According to the elections advocacy website fairvote.org, two states, two counties and 58 cities across the United States have implemented an innovative system of vote counting designed to provide more meaningful results in campaigns featuring three or more candidates.

Illinois should start working toward joining them.

The system, known as ranked choice voting or RCV, can take many forms, and it will require reasonable study and debate to determine the form best suited to Illinois. But essentially, RCV abandons the traditional "choose one" process of determining an election winner, instead giving each voter the opportunity to express varying levels of support for multiple candidates. Thus, if the voter's preferred candidate doesn't win in a first round of tabulations, subsequent rounds may give the candidate a later path to victory or at least produce a winner the voter prefers over other alternatives.

Advocates cite numerous benefits to this approach:

• It gives voters a broader opportunity to express their preferences and thereby ensures the election of candidates with the broadest range of support.

• It can lead to more issues-oriented, less personal election campaigns as candidates realize they may need secondary support from voters they would otherwise discount.

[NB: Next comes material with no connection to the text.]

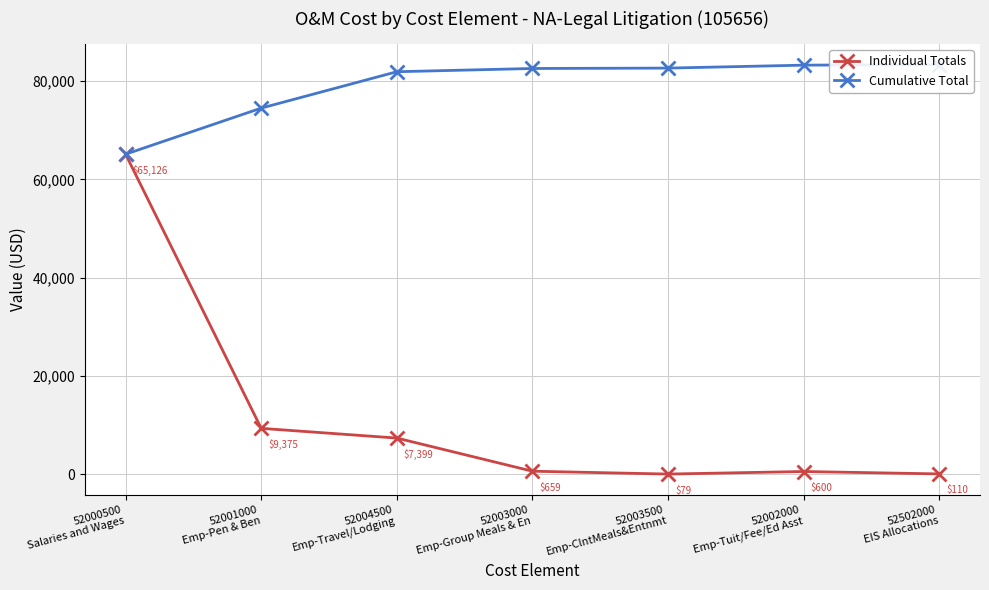

True or false: Individual Totals has more than 2 points higher than both neighbors.

False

• It minimizes the chances that an outsider or extremist will emerge the winner, because a field of additional candidates more acceptable to a majority of voters split the vote.

• In races where multiple candidates will be elected - as in a municipal or school board race in which two or more seats will be filled from among numerous candidates - proportional ranked-choice tabulations distribute votes among all candidates in a way that is more representative of voters' wishes.

• It reduces the opportunity for claims that the electoral system can be manipulated by one or the other major candidates, encouraging more potential voters to let their voices be heard and increasing faith in our democracy.

• It reduces the chances for minor-party or renegade candidates to disrupt the election of a major-party candidate who otherwise would win a race in a head-to-head contest with a single opponent.

• Indeed, it allows voters to express support for a minor-party candidate without fear that their vote will hurt the chances of a more-prominent candidate they would otherwise support.

Opponents of ranked choice voting cite one dominant objection - that it lessens the chances for an outsider to pull off an upset. That, ironically, is the very reason the system should be considered. Our elections should not be designed to provide a route for rogue candidates to sneak past a field of opponents more consistent with the broad desires of the electorate.

Ranked choice voting is in place and already working well in localities and states across the country. In Alaska just this fall, it catapulted a moderate Democrat with broad appeal, Mary Peltola, past Republican firebrand Sarah Palin in the race for a U.S. House seat. It can be argued that it might have produced a more representative Republican than Donald Trump from the large field of candidates seeking to represent the party for president in 2016, or given secondary candidates more voice and more opportunity against Hillary Clinton that same year or against Joe Biden in 2020.

Perhaps even more to the point, it can produce more representative elected officials in local and regional races from city council to state senate to Congress.

Despite prominent efforts to advance voter equity and access, ranked choice voting has gotten little attention yet in the Illinois General Assembly. If lawmakers are truly interested in those democratic goals, they will elevate discussion of the topic.

And all of us voters should be pressuring them to do so.